Папа подвел Флэша к столику для рисования. Наш шимпанзе уселся за него, взял кисть с длинной ручкой и начал рисовать.

— Поразительно! — воскликнул телеведущий. — Он рисует чудовище. Его рисунки странные и жутковатые. Но эта обезьяна рисует лучше, чем многие люди.

Телекамера снова показала крупным планом улыбающееся лицо моего отца.

— Вот почему мы продаем рисунки Флэша в музеи всего мира, — сказал он.

Объектив направился на руки шимпанзе, когда он переменил кисти и продолжил рисовать.
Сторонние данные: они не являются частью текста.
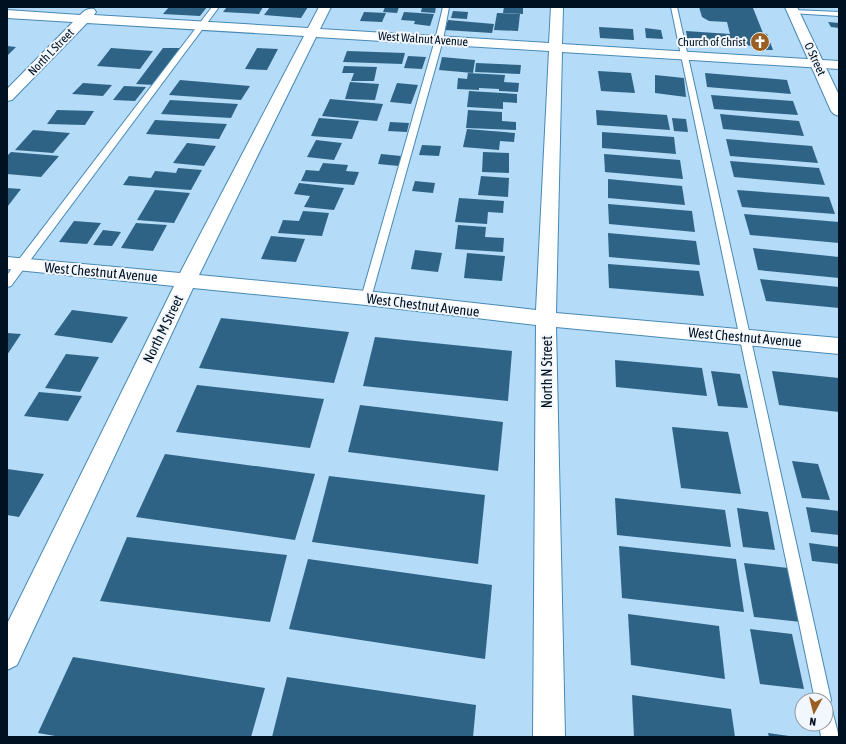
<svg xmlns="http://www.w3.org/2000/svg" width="846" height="744" viewBox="0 0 846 744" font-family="'Asap Condensed',sans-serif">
  <rect width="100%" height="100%" fill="#b4dbf7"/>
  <g fill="#2e6386">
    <polygon points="169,7 207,7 200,16 163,14"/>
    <polygon points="227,7 263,7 259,14 223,12"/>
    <polygon points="270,7 308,7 301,18 264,15"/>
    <polygon points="385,7 399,7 397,13 383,12"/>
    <polygon points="422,7 436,7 435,13 421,12"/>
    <polygon points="504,7 523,7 523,14 503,13"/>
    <polygon points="699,7 756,7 753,8 763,33 767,34 773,50 758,50 757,46 739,45 739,47 688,44 686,31 730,34 727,22 709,21 702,17"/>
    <polygon points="453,11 468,12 467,19 451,18"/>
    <polygon points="364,12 386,13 382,22 360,21"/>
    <polygon points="404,12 434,14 430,26 414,24 415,21 401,20"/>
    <polygon points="497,13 520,14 518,31 494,30"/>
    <polygon points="448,20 494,24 492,33 445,30"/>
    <polygon points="828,22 839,23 839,28 831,27"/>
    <polygon points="599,27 633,29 634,40 600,38"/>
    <polygon points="645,28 661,30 663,39 646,38"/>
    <polygon points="7,46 16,47 7,56"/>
    <polygon points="111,48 153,51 140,69 97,66"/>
    <polygon points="163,48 180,48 154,85 136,84"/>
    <polygon points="257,48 278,49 267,70 245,69"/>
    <polygon points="347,51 405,53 402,64 343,62"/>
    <polygon points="408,56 426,57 422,69 404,68"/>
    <polygon points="442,57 475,60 473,73 439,70"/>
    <polygon points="476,63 521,65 520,74 475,72"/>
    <polygon points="344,66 377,67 374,81 351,81 354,73 342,73"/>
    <polygon points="598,71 631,73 635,93 601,91"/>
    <polygon points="468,73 505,75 504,82 519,83 518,92 499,91 499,89 479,88 479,90 457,89 458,78 467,79"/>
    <polygon points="705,73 787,80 791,94 707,87"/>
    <polygon points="655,75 684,78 686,97 655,93"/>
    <polygon points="180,80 250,86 241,100 169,95"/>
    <polygon points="350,82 379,84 375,100 345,99"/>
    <polygon points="83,83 112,85 103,96 72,94"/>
    <polygon points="397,83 418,85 411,104 390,102"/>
    <polygon points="124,86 146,87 135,101 113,100"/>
    <polygon points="469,91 517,94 517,103 503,102 503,109 467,107"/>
    <polygon points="711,95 793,101 798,115 714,109"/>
    <polygon points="330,99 383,104 377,121 322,116"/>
    <polygon points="170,100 238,104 231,118 161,114"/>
    <polygon points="57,110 94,111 85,125 47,124"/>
    <polygon points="468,110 502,112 502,121 516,122 516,130 466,128"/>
    <polygon points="596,110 667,115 670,130 597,125"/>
    <polygon points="720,114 799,121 804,136 723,129"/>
    <polygon points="319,118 359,121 352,139 311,136"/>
    <polygon points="672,118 686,119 688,132 674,131"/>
    <polygon points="155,120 227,124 219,139 146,134"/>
    <polygon points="390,122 409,123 407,132 388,131"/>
    <polygon points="467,129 515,133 514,142 500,141 499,150 463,147"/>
    <polygon points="33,130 70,133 53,153 15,150"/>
    <polygon points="602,132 674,137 676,154 602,148"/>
    <polygon points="726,139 812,146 818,163 730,156"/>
    <polygon points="316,140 342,143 334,160 307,157"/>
    <polygon points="187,143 216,146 204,166 173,163"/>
    <polygon points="422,145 441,146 439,156 419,155"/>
    <polygon points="11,152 59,156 41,177 7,174 7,156"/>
    <polygon points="483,152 509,153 509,173 482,172"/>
    <polygon points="381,154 401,156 399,166 378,164"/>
    <polygon points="604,154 680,160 683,179 605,172"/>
    <polygon points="730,161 819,168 825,185 734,177"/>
    <polygon points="323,163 348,165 346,171 359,172 354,185 301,181 306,170 319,171"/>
    <polygon points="178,168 202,170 191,190 123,185 129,176 151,178 155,171 176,173"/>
    <polygon points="481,176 509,178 508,197 478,195"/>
    <polygon points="608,179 682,186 685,205 608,198"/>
    <polygon points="415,181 435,183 433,193 412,191"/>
    <polygon points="299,183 344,188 334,210 304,207 310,196 294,194"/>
    <polygon points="7,188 21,189 8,206 7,206"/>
    <polygon points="155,190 190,193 174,223 137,220"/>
    <polygon points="737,190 829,197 835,214 742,207"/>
    <polygon points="459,198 504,201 503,213 488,212 487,224 455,222"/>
    <polygon points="608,204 692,211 695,232 609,224"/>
    <polygon points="303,211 329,213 322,236 278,233 283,220 299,221"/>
    <polygon points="744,214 839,222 839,243 750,235"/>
    <polygon points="74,221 101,223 87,244 59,242"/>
    <polygon points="136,223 167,225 153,251 121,248"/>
    <polygon points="458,225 486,227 485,237 504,238 503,252 455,249"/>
    <polygon points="103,230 121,232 112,246 93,245"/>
    <polygon points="608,233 696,241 700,265 609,257"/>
    <polygon points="271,236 305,239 296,262 261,259"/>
    <polygon points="753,248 839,257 839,278 758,270"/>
    <polygon points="415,250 442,253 438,272 411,269"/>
    <polygon points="467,253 505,256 502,281 464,278"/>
    <polygon points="608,264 699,271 704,296 609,288"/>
    <polygon points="760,279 839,287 839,308 766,301"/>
    <polygon points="72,310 128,317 112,343 54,335"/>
    <polygon points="221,318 349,332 334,383 199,368"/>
    <polygon points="7,333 21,334 7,355"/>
    <polygon points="375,337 512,351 508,401 363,386"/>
    <polygon points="66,354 99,357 80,392 45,388"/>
    <polygon points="615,360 702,368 707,396 616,387"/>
    <polygon points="711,371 740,374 748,408 718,406"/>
    <polygon points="772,371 839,378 839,412 779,405"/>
    <polygon points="197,385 324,399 310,448 176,432"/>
    <polygon points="39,392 82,396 68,421 24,416"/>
    <polygon points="360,405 503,422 498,471 348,452"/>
    <polygon points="672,427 728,432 741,494 681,488"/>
    <polygon points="165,454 315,474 295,540 136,517"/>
    <polygon points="792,461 818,464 830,500 802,498"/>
    <polygon points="7,469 44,474 19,517 7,515"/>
    <polygon points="329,476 485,495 478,564 312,542"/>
    <polygon points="615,498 725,510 731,547 617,535"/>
    <polygon points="806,507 839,511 839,535 811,532"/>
    <polygon points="737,508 768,512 775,550 743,547"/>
    <polygon points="127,537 287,555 270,622 100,601"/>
    <polygon points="809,543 839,547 839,564 812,561"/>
    <polygon points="619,546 736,559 744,612 622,598"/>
    <polygon points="308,559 492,585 485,659 289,629"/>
    <polygon points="744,563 788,568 801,622 754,617"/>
    <polygon points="628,614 719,626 725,679 631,665"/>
    <polygon points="750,629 792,634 804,689 760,684"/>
    <polygon points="73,657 265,688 251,737 61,737 38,733"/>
    <polygon points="287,677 476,705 473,737 272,737"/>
    <polygon points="632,695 731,709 735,737 634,737"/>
    <polygon points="768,733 789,736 789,737 769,737"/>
  </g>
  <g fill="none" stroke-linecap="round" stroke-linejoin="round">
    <defs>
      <g id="service">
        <polygon points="212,7 219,7 11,286 7,287 7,275"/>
        <polygon points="443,7 449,7 443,40 371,298 370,301 362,301 361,298 435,40"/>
        <polygon points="671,7 677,7 831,700 829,706 826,707 826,700 815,700"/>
        <polygon points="793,10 839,12 839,16 791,13 791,11"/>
        <polygon points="826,708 832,710 839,737 821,737 819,724 826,724"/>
      </g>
      <path id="minor" d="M319 7H331L320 29 549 43 551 7H563L562 44 839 61V69L562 52 556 313 839 338V354L556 327 565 737H533L536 325 366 305 193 288 17 665 7 670V624L174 286 7 269V257L180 273 304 36 87 23 12 100 7 101V89L73 22 7 18V10L80 15C85 10 88 8 94 9L96 12 94 15 308 28ZM316 37 549 51 536 310 366 291 199 275Z"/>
      <polygon id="tertiary" points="785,7 797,7 839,95 839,116 834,114 831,111"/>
    </defs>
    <use href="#service" stroke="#4889b5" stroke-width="2"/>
    <use href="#minor" stroke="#4889b5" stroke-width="2"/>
    <use href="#tertiary" stroke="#4889b5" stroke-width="2"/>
    <use href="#service" fill="#fff" fill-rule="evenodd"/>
    <use href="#minor" fill="#fff" fill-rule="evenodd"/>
    <use href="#tertiary" fill="#fff" fill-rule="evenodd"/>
  </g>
  <defs>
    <symbol id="church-disc" viewBox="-11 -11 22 22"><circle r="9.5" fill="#9c5f23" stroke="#f1f7fc"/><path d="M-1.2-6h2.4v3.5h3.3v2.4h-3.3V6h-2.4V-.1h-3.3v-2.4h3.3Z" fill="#fff"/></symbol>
  </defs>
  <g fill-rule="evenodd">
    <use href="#church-disc" x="749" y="31" width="22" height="22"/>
  </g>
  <g text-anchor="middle" stroke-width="4" stroke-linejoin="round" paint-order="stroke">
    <g font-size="12" fill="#001121" stroke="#f1f7fc">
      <text transform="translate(423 39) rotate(4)" y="4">West Walnut Avenue</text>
      <text transform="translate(51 52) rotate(-46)" y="4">North L Street</text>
      <text transform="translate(815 59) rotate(65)" y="4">O Street</text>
    </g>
    <g font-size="12" fill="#001121" stroke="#f1f7fc" text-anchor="end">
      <text x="746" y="46">Church of Christ</text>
    </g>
    <g font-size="14" fill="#001121" stroke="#f1f7fc">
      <text transform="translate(101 272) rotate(5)" y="5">West Chestnut Avenue</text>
      <text transform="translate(423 305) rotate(7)" y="5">West Chestnut Avenue</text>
      <text transform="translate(163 329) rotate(-64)" y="5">North M Street</text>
      <text transform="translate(745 337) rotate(5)" y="5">West Chestnut Avenue</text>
      <text transform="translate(547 372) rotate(-90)" y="5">North N Street</text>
    </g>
  </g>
  <rect width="846" height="744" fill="none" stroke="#001121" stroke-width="16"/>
  <g transform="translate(814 712) rotate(187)"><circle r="19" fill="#f1f7fc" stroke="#919ba4"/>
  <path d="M0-3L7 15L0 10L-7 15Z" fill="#9c5f23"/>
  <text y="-6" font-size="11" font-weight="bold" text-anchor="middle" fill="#001121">N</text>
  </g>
</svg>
— Как же вам удалось его этому научить? — спросил телеведущий у папы. — И как вы обнаружили у шимпанзе такой талант?

Папа улыбнулся в камеру.

— Чистая случайность, — ответил он. — Мой сын Дилан дал ему набор кистей. Мы посадили Флэша перед доской для рисования — и вот результат перед вами!

Флэш подскакивал и ухал, а его руки водили кистями по бумаге.

Джулия повернулась ко мне.

— Дилан, а ты не ревнуешь? — спросила она. — Ведь ты так серьезно занимался живописью и рисунком. Ты не ревнуешь, что Флэш стал таким знаменитым художником?

Тут настала очередь улыбнуться мне.

— Я? Ревную? — воскликнул он. — Ну уж нет! — И я устроился поудобней и стал смотреть дальше, как рисует Флэш.